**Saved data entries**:
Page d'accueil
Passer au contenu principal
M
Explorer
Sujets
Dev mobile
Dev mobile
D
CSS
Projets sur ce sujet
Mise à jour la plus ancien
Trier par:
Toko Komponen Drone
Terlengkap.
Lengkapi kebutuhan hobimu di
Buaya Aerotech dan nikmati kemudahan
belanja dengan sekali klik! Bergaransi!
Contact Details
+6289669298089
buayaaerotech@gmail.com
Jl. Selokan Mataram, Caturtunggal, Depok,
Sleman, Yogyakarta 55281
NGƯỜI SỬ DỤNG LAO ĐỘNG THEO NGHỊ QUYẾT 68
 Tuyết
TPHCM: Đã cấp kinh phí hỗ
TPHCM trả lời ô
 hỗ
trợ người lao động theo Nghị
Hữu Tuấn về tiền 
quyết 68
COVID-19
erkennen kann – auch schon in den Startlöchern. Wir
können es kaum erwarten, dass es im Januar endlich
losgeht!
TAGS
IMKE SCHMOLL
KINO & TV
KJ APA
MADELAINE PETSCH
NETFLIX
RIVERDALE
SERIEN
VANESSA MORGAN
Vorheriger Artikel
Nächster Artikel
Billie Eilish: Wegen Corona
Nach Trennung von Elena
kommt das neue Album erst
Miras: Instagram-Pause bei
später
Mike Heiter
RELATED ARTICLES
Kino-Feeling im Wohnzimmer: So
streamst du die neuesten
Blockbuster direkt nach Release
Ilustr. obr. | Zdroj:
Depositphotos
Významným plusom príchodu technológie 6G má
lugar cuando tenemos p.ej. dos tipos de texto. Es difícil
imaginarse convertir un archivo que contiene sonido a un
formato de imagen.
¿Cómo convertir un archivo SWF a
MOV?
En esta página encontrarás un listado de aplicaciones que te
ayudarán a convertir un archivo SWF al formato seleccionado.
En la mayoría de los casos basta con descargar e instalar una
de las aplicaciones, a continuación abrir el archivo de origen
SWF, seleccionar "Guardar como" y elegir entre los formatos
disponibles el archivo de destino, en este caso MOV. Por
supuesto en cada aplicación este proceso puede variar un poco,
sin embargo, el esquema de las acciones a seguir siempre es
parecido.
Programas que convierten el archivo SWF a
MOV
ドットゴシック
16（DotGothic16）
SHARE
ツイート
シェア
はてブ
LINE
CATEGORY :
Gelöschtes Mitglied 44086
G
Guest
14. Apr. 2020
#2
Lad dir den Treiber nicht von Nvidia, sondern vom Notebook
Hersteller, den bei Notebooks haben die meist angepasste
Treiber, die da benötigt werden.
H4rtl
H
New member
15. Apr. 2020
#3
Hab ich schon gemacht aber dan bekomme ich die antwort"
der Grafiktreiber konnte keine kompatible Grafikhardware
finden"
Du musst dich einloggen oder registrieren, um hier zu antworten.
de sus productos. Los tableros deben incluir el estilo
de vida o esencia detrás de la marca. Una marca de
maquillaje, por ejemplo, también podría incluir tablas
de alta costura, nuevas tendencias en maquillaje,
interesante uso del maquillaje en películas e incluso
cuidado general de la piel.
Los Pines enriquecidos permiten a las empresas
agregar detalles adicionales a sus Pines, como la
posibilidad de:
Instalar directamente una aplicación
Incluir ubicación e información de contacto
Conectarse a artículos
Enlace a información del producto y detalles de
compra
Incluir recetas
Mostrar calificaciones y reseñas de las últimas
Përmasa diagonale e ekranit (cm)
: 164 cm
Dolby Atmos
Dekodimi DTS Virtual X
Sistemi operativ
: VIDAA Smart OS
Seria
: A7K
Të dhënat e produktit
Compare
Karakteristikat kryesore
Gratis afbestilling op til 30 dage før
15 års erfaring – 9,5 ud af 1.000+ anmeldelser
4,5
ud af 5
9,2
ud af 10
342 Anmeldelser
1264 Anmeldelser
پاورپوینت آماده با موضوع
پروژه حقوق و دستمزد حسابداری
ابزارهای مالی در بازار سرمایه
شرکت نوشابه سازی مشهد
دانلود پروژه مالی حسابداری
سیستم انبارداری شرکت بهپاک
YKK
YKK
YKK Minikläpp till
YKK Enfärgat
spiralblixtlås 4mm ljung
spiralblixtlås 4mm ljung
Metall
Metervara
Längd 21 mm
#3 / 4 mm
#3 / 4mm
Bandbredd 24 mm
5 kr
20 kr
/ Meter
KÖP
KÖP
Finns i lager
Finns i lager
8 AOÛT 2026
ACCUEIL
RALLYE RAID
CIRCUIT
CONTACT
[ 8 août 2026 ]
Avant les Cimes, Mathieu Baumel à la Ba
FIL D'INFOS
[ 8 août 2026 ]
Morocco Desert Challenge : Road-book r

**Request**:
All lines above with the word "حسابداری" need to be reported.

**Result for this exercise**:
پروژه حقوق و دستمزد حسابداری
دانلود پروژه مالی حسابداری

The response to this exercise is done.